**THE TASK**
Write out, word for word, the part of the listing below that opens with the line containing "B. The next" and closes with the line containing "Submitted by Sue Saetia", keeping both of those lines and adding no others.

*** RECORDS SHOWN ***

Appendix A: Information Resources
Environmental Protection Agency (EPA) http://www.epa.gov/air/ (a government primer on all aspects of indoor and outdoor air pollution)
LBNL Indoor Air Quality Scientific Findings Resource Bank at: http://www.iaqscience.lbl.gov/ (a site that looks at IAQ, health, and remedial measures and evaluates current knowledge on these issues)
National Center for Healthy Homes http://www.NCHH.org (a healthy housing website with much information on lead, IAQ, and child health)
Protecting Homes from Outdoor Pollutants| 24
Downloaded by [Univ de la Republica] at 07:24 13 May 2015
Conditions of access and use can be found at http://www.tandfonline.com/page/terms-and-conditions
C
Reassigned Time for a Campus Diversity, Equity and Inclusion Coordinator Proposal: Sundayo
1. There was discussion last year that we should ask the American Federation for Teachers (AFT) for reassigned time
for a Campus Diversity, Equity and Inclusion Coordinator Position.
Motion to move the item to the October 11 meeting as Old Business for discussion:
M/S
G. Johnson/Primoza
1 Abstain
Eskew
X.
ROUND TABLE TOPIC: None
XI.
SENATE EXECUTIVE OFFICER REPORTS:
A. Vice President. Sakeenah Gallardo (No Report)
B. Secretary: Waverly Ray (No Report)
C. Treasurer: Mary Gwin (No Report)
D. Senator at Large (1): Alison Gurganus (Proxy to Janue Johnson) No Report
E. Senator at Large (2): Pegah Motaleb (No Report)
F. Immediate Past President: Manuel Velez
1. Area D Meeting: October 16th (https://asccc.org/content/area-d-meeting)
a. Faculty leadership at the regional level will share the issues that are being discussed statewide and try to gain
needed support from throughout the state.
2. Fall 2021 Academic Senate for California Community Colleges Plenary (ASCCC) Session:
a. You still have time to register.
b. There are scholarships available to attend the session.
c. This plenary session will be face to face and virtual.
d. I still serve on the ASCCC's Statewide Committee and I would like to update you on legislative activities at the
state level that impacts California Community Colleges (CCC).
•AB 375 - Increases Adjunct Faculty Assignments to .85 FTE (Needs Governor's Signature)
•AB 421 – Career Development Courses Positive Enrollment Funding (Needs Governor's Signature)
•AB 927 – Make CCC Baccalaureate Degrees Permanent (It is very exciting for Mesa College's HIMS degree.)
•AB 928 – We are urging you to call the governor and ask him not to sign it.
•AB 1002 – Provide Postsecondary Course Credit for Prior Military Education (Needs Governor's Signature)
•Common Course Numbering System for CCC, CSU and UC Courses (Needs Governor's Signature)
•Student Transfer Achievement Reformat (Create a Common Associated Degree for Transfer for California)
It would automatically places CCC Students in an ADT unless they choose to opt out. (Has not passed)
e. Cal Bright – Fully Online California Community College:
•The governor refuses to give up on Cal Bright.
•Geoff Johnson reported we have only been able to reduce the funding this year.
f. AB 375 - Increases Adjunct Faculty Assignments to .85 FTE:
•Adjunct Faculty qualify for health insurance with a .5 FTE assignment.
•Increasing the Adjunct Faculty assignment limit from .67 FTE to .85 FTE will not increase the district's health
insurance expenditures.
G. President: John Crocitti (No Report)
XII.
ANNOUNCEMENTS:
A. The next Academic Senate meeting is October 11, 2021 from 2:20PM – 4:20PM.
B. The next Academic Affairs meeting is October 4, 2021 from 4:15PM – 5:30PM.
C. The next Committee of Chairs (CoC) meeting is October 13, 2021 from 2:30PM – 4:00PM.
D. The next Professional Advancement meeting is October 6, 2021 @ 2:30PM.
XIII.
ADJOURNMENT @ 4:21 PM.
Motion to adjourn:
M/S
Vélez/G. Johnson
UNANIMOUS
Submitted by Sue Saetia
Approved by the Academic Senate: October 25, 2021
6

***

**ANSWER TO THIS EXERCISE**
B. The next Academic Affairs meeting is October 4, 2021 from 4:15PM – 5:30PM.
C. The next Committee of Chairs (CoC) meeting is October 13, 2021 from 2:30PM – 4:00PM.
D. The next Professional Advancement meeting is October 6, 2021 @ 2:30PM.
XIII.
ADJOURNMENT @ 4:21 PM.
Motion to adjourn:
M/S
Vélez/G. Johnson
UNANIMOUS
Submitted by Sue Saetia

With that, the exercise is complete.